The Xrandr 1.3 specification, if I recall, has the capability to do linear transformations. (Translate and scale, I think). So, here's my idea:
1. Out of all displays at startup, pick the largest possible one (ex., the big honking 1680x1050 monitor).
2. Have Plymouth/Xorg/whatever set the display size to match at least that monitor, and display the Plymouth bootsplash at this size.
3. Linearly scale the main Xrandr buffer to the other displays using the clone mode + scaling transformation.
You have a laptop (1280x800 panel) attached to a 1440x900 monitor. At startup, Xorg initializes with the monitor as the primary display A, at 1440x900+0+0 and the laptop at 1280x800+0+0.
The transform matrix of the remaining display B, where B=LCD panel is then set to (whatever scaling matrix [display B/display A] for axes X and Y).
So, we get a full-size bootsplash that fully scales to both screens, although it is a bit pixelated on one of them. (But hey, that's way better than weird black borders, and even Windows XP/Vista bootup just does an LCD panel scale of its splash sequence across all monitors -- and it doesn't even adjust for aspect).
Bonuses to this approach:
1. It works for 2+ displays. For displays B, C, and D, just set them up as Display B above, with a transformation matrix generated relative to the primary screen A. We get a bootsplash that fits each monitor from just the one buffer.

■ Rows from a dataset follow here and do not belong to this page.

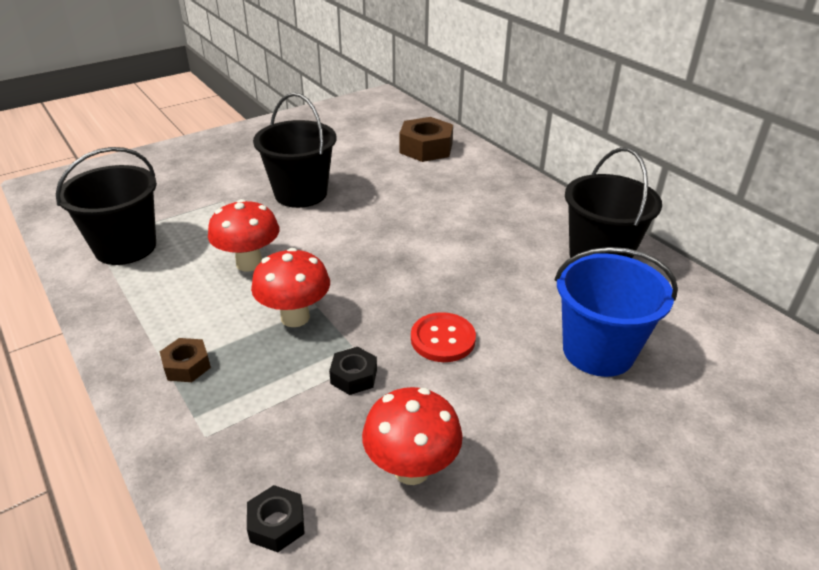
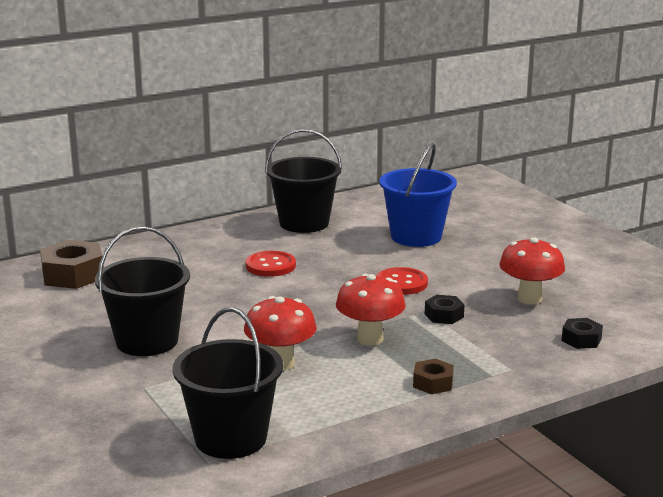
camera: 85 degrees left, 15 degrees down
(470, 242) = (270, 266): none -> red button

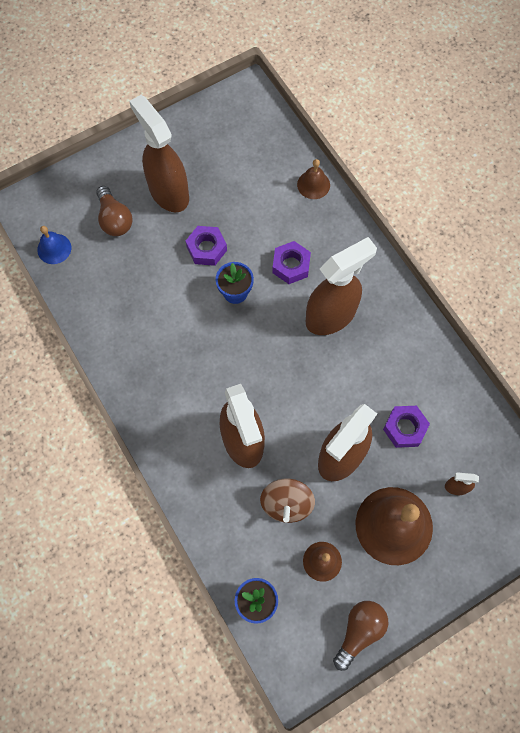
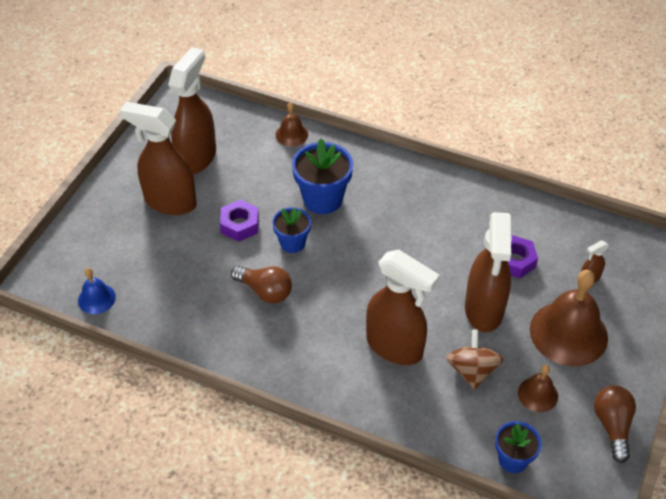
camera: 35 degrees left, 20 degrees down
(114, 219) = (136, 246): brown light bulb -> brown light bulb (265, 291)
(286, 504) = (472, 370): brown spinning top -> brown spinning top turned 150 degrees counterclockwise
(291, 265) = (323, 199): purple nut -> blue flower pot
(331, 316) = (387, 216): brown spray bottle -> brown spray bottle (197, 157)

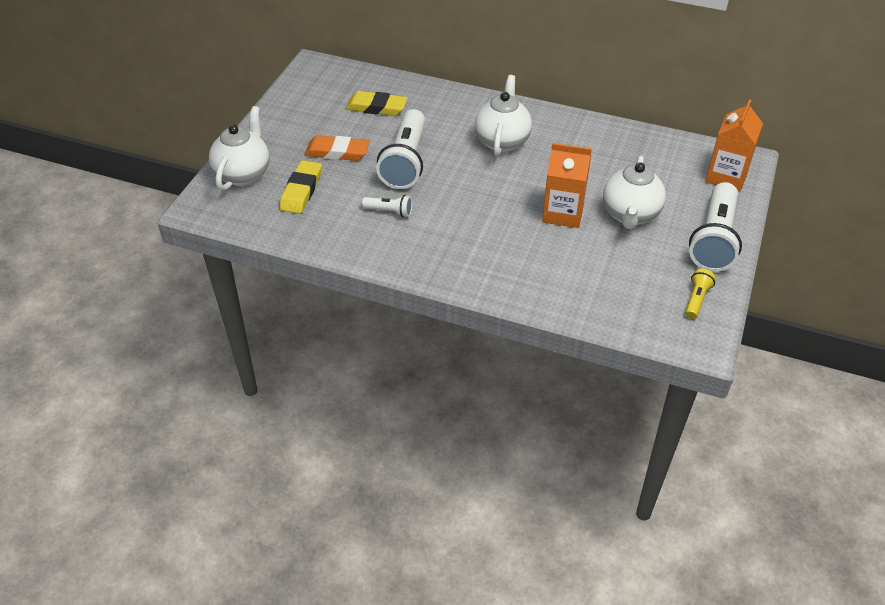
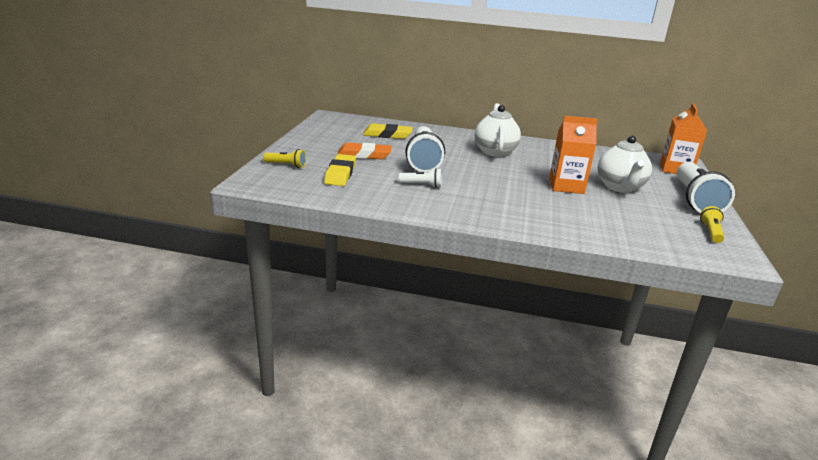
camera: 10 degrees left, 20 degrees down
(243, 174) = (286, 165): white teapot -> yellow flashlight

2. We can even adapt this to get the aspect right when widescreen and non-widescreen monitors are mixed: just add a translate to any non-widescreen monitor's transformation and scale a subsection of the screen, so that the overall aspect is preserved.
In short, by using a clone mode+Xrandr transformations, we can support multiple monitors with an aspect-corrected, full screen (if scaled) Plymouth bootsplash on each one. It requires using relatively new features of the Xrandr spec, but since Plymouth and Kernel-modesetting are relatively new too, I think that's okay.
Later, at GDM/KDM startup time, the Xrandr setup can remain as is (which means there will be an ugly scaled, but proportionally correct screen on the smaller displays), or you can set all other displays to Spanning mode.
There is one additional downside: it requires the driver to support the 1.3 spec. (I tried testing on my Intel 965GM, and for the life of me, I can't get the sucker to transform or scale).
Here is another idea that does not require the 1.3 spec:
Currently Plymouth seems to initialize all displays at their native size, set them all at position 0,0, and then show a plymouth bootsplash that matches the smallest size.
Instead, why not initialize all displays, display a plymouth bootsplash that matches the *biggest* display, and then pan all other displays so that they are centered around it?
For our earlier example of a 1680x1050 monitor and 1280x800 laptop panel:
1. Initialize X framebuffer at 1680x1050
2. Set monitor as 1680x1050+0+0
3. Set LCD panel as 1280x800+ (center of framebuffer - (1280/2)) + (center of framebuffer - (800/2)) -- in this case, 1280x800+200+125.
This method a) doesn't require the 1.3 spec, and b) gives a centered, aspect-correct bootsplash on all displays (though it is zoomed in on smaller monitors).
this is fixed with the latest plymouth in rawhide.